Tax Basis for Stocks Acquired in a Series

The Internal Revenue Service treats corporate stock investments as capital assets. Whenever you sell shares of stock, the resulting gain or loss is reportable on your tax return. Calculating the gain or loss initially requires that you identify the tax basis of each share sold. However, when you buy the same stocks in a series -- meaning you acquire them at different prices and at various times -- the IRS requires you to calculate basis in a very specific way.

Stock Basis Overview

The way you calculate tax basis for stocks is the same whether you acquire the portfolio in a single trade or acquire them in a series over time. A stock's tax basis equals its market price plus the commissions you paid a broker for executing the trade. Essentially, this sum represents your total acquisition cost. However, the commissions you pay when you sell stock don't increase tax basis. Instead, these sales expenses reduce the capital gain (or increase the capital loss) that you calculate on Form 8949, which the IRS requires along with Schedule D when you file your taxes.

Stocks Acquired In Series

When selling some of the stock you acquired in a series, it's sometimes impossible to identify the specific shares sold. As a result, the IRS requires you to use a first-in-first-out, or FIFO, approach.

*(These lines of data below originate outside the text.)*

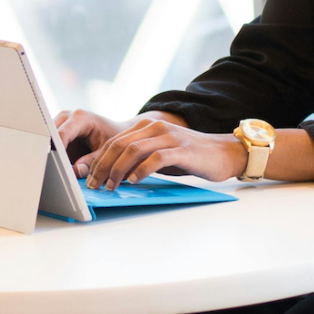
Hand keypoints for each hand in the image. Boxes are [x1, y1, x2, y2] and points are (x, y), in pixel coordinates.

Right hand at [53, 109, 126, 164]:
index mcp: (80, 118)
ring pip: (49, 142)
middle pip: (51, 136)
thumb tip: (76, 171)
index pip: (61, 134)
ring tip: (60, 168)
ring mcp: (61, 124)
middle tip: (56, 170)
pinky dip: (56, 156)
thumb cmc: (114, 136)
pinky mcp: (58, 132)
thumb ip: (92, 161)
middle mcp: (67, 117)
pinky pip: (52, 146)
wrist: (116, 131)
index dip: (57, 150)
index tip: (56, 164)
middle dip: (52, 153)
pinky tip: (61, 165)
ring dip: (53, 155)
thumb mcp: (106, 151)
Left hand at [75, 118, 247, 189]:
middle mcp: (155, 128)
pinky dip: (141, 170)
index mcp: (145, 127)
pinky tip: (134, 181)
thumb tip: (111, 175)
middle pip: (118, 145)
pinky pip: (156, 158)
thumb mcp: (158, 155)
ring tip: (112, 185)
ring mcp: (169, 137)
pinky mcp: (182, 150)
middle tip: (95, 185)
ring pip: (133, 150)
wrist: (224, 153)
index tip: (88, 178)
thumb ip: (137, 159)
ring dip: (118, 170)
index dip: (97, 160)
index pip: (113, 142)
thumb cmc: (188, 157)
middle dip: (102, 166)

When calculating capital gains and losses, you use the tax basis for the older acquisitions first.

Basis Calculation Example

To illustrate how this works, suppose you acquired 300 shares of Microsoft through three 100-share trades: April 1, 2009 at $19 a share; Oct. 1, 2009 for $25; and March 1, 2010 for $29. Each trade had a $10 broker commission. If you sold 140 shares July 25, 2012 for $29 per share, you'd report a tax basis of $2,914 for those 140 shares on Form 8949. Pursuant to the FIFO method, this $2,914 reflects the $1,910 of tax basis for the lot acquired April 1 ($1,900 market price + $10 broker fee) and $1,004 for 40 of the 100 shares acquired Oct. 1 ($1,000 market price + $4 for 40 percent of the broker fee).

Calculating Capital Gain

To calculate your capital gain on the sale, you subtract the total tax basis of $2,914 from the gross proceeds of $4,060 ($29 per share x 140 shares), which results in a gain of $1,146. However, if your broker charged $25 to sell the shares, you subtract this amount from the $1,146 to arrive at a total capital gain of $1,121 for the transaction. Your gain is taxed at the lower long-term capital gains rates because your holding period for the 140 shares is more than one year. Had the shares been held for one year or less, the IRS would have taxed the gain using short-term rates -- the same rates that apply to most other types of income, such as employment and interest earnings.